GIVEN DATA:
++++

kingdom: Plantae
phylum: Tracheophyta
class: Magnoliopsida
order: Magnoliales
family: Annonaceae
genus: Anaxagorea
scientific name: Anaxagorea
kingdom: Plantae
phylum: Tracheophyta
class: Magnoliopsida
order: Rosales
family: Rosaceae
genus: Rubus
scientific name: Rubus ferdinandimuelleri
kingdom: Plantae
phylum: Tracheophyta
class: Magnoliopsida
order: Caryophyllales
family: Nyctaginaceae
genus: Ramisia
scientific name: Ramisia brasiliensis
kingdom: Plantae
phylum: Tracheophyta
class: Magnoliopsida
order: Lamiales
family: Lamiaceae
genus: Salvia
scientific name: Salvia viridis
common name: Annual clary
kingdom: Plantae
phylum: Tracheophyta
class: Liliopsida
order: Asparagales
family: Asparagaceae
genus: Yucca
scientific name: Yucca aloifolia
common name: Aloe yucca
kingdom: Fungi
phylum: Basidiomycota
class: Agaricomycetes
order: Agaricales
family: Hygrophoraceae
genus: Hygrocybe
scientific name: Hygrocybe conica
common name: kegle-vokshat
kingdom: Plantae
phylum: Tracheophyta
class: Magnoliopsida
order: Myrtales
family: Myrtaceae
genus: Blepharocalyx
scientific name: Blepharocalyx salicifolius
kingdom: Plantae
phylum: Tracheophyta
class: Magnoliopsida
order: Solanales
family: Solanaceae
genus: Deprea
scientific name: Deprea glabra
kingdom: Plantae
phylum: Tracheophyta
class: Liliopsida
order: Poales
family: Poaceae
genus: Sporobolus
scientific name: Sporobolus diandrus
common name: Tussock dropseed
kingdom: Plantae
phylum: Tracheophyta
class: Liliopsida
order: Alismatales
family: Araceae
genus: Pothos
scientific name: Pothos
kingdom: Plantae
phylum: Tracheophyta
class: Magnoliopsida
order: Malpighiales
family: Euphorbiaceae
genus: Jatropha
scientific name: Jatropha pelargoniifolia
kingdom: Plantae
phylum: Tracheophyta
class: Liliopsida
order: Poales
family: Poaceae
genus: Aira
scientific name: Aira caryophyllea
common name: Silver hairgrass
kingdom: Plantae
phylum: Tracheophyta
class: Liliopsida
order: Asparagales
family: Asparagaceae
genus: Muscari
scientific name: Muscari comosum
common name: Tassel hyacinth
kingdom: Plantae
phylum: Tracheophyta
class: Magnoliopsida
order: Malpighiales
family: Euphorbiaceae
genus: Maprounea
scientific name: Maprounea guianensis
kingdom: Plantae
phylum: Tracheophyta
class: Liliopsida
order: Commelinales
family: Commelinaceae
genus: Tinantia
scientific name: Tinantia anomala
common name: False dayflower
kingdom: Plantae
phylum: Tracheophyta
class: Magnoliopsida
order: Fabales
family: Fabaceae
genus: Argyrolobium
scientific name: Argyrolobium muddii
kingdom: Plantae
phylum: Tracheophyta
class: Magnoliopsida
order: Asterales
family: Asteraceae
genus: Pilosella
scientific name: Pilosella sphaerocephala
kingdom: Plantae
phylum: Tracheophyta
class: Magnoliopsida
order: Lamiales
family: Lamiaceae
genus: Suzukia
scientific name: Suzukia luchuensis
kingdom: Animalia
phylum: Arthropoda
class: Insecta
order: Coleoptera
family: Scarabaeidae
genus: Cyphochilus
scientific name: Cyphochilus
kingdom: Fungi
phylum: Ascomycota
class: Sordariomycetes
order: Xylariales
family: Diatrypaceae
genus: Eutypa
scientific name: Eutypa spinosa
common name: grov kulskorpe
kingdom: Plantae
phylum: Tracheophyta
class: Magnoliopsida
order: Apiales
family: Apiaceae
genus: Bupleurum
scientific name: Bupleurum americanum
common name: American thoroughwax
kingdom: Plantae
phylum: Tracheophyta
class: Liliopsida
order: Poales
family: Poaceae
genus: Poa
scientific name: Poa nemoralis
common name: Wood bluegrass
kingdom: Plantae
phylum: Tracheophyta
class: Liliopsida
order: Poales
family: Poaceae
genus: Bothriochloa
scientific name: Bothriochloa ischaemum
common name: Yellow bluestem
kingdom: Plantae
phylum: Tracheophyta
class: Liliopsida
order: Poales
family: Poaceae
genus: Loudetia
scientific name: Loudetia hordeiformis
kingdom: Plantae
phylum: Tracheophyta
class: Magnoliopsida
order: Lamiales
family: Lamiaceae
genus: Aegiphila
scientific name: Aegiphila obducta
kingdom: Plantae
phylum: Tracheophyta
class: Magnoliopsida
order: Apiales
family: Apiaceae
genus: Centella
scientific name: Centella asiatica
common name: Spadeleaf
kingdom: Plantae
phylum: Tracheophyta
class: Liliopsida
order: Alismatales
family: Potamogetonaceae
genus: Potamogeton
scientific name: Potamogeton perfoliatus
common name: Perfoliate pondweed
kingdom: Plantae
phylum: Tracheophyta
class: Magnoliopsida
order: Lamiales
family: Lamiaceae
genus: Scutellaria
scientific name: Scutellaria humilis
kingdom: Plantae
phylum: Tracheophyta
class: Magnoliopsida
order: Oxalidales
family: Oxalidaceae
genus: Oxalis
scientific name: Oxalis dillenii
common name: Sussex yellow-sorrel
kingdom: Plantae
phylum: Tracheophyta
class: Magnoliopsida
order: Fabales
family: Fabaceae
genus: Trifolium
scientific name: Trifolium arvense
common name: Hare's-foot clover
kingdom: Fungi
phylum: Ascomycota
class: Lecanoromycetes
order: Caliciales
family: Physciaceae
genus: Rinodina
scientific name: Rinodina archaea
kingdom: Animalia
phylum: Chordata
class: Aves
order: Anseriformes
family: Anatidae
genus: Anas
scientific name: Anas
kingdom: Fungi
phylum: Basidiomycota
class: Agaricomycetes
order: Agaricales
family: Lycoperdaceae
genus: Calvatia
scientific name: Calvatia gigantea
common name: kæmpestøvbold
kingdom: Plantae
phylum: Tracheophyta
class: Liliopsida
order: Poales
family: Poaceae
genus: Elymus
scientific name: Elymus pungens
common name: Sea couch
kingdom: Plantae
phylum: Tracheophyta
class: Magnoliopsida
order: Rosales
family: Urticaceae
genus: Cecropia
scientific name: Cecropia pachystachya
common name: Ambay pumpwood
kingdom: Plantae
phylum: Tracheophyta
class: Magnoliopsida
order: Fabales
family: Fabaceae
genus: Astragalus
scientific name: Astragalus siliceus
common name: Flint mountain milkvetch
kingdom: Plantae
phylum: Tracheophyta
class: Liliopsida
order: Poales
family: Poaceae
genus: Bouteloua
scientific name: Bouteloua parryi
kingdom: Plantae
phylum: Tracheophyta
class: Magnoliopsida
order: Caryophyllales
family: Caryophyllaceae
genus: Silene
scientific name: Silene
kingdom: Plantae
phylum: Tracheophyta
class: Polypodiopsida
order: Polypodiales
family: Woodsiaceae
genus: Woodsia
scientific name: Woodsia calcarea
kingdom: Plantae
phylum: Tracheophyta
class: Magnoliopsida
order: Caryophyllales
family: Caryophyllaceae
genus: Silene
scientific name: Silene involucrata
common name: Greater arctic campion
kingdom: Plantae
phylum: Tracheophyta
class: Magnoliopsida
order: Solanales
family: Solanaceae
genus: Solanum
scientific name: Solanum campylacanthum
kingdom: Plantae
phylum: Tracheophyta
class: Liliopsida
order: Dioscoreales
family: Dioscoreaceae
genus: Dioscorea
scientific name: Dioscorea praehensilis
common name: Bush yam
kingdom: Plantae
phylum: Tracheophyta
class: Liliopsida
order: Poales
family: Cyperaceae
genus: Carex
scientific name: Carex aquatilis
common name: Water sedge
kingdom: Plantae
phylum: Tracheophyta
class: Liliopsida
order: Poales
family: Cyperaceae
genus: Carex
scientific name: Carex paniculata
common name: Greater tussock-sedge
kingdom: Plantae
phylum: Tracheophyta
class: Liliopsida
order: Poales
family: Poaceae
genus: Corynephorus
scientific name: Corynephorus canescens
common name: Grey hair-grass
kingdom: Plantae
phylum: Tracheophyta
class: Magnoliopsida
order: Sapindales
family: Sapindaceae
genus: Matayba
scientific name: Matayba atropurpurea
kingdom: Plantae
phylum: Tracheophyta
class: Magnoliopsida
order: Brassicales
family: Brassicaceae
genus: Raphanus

++++

TASK OBJECTIVE: Recast the listing above as a numbered list, from its first line through the line that contains "scientific name: Ramisia brasiliensis", leaving out any blank lines.

CORRECT ANSWER:
1. kingdom: Plantae
2. phylum: Tracheophyta
3. class: Magnoliopsida
4. order: Magnoliales
5. family: Annonaceae
6. genus: Anaxagorea
7. scientific name: Anaxagorea
8. kingdom: Plantae
9. phylum: Tracheophyta
10. class: Magnoliopsida
11. order: Rosales
12. family: Rosaceae
13. genus: Rubus
14. scientific name: Rubus ferdinandimuelleri
15. kingdom: Plantae
16. phylum: Tracheophyta
17. class: Magnoliopsida
18. order: Caryophyllales
19. family: Nyctaginaceae
20. genus: Ramisia
21. scientific name: Ramisia brasiliensis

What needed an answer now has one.